Drinking water in the north unchecked

By Kyriacos Kiliaris
 
Turkish Cypriots are worried that their drinking water may not be up to standard and may even be endangering their health, due to the fact that the public laboratory has not been able to perform checks on the vital liquid sold in carboys, or large plastic containers, in the north.

The reason for this is that the lab has yet to regain full operations after the fire that destroyed three of its departments last December. The most recent test performed on the contents of carboys by the public laboratory took place last year.

The public lab burned down on December 22, after a fire broke out in the laboratory’s warehouse. Various chemicals caught flame, causing serious health problems to a number of its workers.
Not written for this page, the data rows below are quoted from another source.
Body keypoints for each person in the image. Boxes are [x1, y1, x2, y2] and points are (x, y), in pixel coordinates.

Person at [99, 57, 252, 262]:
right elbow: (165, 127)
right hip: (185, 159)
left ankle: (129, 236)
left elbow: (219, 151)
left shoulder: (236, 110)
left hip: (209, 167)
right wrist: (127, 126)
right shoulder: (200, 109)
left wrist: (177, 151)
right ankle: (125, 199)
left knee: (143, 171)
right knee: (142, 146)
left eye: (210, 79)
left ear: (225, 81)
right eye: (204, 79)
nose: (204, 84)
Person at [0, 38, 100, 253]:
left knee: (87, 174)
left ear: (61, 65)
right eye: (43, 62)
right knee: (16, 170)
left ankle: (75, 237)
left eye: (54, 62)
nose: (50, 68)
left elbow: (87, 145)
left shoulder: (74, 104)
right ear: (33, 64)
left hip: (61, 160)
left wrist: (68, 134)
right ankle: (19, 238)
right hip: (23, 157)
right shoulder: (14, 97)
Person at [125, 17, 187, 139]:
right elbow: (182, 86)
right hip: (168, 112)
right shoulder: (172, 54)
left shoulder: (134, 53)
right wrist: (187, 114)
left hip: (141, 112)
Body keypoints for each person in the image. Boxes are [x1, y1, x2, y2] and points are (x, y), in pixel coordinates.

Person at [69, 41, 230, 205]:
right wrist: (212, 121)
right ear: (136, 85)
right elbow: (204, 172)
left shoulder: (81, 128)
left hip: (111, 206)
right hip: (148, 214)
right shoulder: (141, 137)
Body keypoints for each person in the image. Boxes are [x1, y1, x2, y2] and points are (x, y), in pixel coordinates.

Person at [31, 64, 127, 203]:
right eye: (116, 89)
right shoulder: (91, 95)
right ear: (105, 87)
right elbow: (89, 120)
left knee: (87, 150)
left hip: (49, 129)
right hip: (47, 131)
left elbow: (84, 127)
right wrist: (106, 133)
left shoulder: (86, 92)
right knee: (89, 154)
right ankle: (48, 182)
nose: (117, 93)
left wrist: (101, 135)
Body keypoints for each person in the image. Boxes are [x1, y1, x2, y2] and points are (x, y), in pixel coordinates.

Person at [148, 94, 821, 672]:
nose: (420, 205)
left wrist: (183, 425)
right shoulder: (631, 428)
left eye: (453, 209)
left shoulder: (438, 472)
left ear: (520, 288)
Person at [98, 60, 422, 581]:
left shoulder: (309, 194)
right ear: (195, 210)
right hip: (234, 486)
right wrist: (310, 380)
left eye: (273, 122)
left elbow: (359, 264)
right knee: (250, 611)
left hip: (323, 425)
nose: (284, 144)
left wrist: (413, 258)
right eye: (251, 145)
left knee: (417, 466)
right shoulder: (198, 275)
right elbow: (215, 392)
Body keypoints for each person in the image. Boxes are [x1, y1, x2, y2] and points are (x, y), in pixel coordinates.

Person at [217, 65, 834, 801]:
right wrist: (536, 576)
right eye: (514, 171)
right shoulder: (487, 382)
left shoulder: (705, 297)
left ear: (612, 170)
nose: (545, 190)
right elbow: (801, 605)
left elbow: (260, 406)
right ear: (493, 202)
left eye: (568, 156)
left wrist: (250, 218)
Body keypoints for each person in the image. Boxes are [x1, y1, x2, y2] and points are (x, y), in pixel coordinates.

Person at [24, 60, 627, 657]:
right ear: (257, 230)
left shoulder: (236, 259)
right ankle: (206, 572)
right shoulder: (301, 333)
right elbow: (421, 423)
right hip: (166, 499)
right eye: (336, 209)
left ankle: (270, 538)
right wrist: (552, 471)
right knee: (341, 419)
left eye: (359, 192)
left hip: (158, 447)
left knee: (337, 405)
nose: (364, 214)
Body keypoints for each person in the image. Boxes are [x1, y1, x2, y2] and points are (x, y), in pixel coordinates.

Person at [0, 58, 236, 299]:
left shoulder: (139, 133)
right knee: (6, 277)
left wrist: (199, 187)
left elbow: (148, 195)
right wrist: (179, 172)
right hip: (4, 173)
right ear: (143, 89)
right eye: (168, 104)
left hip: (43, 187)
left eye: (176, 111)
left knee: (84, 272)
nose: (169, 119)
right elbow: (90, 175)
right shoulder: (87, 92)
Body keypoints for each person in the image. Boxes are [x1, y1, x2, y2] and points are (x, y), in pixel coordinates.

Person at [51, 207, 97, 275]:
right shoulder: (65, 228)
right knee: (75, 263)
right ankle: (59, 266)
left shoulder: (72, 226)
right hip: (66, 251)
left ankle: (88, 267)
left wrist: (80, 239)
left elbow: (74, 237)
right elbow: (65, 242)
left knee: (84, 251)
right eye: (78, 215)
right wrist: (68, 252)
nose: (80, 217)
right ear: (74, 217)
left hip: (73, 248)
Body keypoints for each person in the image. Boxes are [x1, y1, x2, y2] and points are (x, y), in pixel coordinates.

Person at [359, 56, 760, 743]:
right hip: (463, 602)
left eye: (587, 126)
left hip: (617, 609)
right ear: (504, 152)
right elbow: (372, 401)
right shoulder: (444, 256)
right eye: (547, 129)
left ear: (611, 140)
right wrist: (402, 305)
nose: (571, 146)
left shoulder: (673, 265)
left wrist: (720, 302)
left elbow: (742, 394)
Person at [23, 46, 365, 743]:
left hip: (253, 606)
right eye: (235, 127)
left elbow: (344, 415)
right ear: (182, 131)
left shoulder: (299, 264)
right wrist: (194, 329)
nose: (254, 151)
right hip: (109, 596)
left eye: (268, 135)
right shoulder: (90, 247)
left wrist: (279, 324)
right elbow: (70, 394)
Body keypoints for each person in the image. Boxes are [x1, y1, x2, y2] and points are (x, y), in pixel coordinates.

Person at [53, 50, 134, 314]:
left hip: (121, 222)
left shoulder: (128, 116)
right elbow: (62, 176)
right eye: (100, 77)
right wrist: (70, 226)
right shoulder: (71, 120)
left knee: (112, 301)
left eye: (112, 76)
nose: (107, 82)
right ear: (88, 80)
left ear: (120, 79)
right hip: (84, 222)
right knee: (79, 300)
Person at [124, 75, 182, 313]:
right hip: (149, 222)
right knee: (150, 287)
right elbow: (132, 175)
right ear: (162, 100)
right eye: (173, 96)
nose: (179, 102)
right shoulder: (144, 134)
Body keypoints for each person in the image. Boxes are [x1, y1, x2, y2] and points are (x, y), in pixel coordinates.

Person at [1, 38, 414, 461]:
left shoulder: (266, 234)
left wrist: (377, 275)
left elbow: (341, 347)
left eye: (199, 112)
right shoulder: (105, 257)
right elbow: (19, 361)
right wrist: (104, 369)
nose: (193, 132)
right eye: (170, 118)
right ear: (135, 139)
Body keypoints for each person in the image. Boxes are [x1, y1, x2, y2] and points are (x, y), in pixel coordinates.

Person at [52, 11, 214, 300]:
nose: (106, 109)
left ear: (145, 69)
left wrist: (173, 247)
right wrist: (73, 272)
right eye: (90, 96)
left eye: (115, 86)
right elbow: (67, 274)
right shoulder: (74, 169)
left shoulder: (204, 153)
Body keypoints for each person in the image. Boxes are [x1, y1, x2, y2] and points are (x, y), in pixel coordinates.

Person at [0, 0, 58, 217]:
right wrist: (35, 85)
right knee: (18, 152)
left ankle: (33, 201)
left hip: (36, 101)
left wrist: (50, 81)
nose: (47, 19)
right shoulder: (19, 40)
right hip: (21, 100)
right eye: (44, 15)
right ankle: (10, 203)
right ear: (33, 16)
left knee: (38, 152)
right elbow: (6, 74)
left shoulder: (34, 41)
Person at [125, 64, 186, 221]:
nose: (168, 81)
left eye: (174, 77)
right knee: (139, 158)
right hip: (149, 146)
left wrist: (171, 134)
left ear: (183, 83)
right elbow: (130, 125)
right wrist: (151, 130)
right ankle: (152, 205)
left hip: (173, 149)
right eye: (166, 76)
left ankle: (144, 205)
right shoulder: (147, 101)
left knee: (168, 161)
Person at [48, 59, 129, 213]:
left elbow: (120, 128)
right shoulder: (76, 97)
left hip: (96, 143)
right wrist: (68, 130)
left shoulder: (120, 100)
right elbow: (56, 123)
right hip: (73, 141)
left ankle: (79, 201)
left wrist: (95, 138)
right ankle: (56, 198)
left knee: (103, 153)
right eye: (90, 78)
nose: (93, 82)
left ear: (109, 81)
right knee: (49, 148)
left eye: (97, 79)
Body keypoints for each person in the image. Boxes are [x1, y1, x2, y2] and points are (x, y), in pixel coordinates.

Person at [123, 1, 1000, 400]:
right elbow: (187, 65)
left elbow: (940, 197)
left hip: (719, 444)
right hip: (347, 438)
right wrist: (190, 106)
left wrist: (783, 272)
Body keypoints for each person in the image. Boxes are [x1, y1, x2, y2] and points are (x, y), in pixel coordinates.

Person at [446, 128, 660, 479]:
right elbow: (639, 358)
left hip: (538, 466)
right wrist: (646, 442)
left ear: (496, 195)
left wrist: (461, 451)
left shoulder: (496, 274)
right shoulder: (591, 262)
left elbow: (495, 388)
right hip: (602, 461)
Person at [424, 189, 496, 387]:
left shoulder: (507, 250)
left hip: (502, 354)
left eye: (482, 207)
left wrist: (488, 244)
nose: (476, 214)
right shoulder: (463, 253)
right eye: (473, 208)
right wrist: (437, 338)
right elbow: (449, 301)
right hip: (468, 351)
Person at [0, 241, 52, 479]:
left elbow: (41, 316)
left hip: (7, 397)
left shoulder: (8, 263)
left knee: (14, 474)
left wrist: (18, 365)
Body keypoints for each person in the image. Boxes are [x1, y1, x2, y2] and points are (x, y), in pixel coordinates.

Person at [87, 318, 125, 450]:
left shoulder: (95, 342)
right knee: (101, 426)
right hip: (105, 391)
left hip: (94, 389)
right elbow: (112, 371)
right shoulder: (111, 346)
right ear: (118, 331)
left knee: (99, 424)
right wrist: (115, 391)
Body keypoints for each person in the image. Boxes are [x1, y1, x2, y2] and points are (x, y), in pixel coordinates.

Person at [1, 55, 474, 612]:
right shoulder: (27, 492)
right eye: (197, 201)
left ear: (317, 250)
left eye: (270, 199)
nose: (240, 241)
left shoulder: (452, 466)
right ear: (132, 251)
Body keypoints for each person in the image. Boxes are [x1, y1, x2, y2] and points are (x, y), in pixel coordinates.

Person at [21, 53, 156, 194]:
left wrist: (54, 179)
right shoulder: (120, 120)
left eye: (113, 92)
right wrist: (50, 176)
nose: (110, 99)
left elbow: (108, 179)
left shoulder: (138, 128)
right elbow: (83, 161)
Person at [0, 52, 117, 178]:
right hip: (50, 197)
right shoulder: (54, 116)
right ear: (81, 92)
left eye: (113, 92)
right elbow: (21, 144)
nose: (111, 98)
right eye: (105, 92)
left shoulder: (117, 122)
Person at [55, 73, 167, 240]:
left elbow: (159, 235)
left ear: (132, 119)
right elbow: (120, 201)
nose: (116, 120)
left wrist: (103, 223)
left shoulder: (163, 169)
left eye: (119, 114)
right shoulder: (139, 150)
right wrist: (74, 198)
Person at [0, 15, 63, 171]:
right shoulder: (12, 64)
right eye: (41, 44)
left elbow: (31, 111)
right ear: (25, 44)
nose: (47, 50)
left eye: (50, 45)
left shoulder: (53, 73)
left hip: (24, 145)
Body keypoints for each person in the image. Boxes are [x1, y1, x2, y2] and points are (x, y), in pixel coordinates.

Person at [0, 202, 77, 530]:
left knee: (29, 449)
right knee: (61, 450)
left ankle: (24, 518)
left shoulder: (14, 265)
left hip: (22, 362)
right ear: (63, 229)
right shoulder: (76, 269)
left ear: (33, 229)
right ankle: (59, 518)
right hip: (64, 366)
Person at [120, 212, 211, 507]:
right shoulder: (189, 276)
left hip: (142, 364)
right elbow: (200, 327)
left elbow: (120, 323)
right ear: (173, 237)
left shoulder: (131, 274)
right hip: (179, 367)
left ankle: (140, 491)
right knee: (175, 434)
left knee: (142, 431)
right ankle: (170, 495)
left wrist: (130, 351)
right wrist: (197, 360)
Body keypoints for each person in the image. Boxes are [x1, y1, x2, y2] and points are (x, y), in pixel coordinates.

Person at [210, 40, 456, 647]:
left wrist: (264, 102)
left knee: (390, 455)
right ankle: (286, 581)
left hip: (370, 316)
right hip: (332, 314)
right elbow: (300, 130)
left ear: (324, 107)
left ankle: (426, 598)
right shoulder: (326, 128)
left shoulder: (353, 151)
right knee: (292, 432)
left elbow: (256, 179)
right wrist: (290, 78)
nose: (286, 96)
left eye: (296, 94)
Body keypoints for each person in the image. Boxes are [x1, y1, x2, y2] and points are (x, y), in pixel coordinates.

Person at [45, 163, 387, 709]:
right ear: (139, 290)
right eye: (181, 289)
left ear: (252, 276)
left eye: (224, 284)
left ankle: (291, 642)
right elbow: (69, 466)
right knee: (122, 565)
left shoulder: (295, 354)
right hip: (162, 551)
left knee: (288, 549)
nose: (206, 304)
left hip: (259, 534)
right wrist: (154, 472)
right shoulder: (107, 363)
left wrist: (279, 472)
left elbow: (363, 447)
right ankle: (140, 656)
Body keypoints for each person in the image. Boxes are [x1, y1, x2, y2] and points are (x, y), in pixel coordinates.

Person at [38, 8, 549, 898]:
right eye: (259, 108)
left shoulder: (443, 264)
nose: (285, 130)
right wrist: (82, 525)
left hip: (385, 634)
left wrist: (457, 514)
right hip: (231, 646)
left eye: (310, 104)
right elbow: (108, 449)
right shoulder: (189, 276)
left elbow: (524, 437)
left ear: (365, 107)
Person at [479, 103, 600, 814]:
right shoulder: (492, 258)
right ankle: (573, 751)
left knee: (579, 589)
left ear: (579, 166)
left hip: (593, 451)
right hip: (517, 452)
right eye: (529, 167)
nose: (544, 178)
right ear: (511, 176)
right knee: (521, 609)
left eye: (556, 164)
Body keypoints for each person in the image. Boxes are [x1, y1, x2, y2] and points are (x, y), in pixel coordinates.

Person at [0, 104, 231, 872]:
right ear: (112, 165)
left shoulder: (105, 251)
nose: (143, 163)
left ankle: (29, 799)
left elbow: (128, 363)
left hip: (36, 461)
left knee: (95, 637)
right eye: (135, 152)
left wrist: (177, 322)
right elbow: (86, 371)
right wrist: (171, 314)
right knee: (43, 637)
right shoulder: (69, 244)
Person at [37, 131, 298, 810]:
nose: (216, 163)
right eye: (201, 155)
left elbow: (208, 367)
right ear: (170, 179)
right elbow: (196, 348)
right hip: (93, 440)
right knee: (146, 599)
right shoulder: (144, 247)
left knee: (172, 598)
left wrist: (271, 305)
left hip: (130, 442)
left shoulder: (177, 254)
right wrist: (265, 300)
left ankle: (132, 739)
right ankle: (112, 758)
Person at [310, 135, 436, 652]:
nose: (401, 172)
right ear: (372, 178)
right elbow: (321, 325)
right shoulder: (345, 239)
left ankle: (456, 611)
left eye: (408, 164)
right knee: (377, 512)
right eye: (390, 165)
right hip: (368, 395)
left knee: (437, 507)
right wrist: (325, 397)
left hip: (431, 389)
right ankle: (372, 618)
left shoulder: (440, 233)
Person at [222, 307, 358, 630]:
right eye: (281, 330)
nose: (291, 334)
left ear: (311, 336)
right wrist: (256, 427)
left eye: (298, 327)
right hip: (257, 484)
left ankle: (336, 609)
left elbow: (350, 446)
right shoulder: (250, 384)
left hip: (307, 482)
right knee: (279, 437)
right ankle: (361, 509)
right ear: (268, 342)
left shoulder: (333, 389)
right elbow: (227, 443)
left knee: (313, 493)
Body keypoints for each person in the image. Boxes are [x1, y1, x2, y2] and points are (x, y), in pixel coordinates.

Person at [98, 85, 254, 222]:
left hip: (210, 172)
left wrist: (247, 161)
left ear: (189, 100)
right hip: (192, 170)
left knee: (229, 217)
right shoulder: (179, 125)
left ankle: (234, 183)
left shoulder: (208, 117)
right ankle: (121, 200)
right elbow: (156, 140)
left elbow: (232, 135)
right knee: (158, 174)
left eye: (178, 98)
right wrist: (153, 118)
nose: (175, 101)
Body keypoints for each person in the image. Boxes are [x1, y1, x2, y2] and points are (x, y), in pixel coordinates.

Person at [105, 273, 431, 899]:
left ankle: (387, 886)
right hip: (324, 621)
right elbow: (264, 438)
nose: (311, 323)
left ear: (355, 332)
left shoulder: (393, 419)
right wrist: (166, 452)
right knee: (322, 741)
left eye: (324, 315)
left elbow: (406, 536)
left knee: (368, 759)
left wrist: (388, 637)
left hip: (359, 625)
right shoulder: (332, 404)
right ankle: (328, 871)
Seven months after the fire, and despite the lab having been moved to the Veterinary Department, a series of chemical analyses are still not being performed. The lab cannot operate fully, as a range of vital equipment was lost in the blaze and has not been replaced.

Turkish Cypriots rely on buying water carboys to a great extent to obtain their drinking water. People in the north are thus essentially forced to buy water in containers as tap water is not considered potable – and there are no dispensing machines. Although the water which has come from Turkey is said to be safe to drink, people in the north nonetheless do not trust the vital liquid’s distribution system.

In the past, the water reaching Turkish Cypriot homes was proven to be contaminated due to various issues related to the distribution system. The system is old, with many pipelines suffering from dilapidation and decay caused over time.

The biggest problem is encountered in Nicosia, where the water distribution system has failed on numerous occasions. Meanwhile, Murat Kanatli, a Turkish Cypriot Nicosia Municipality member, has told The Cyprus Weekly that “due to leaks caused by faulty pipelines, 35% of the water entering the Nicosia distribution system never reaches consumers”.

However, local councils cannot take any action with regards to the matter as regulations in the north clearly state that the body solely responsible for testing water carboys is the public laboratory.

Given this limtiation, the municipalities, therefore, cannot ask private laboratories to perform checks, leaving Turkish Cypriots in the dark as to whether or not the water they are drinking is, in fact, potable.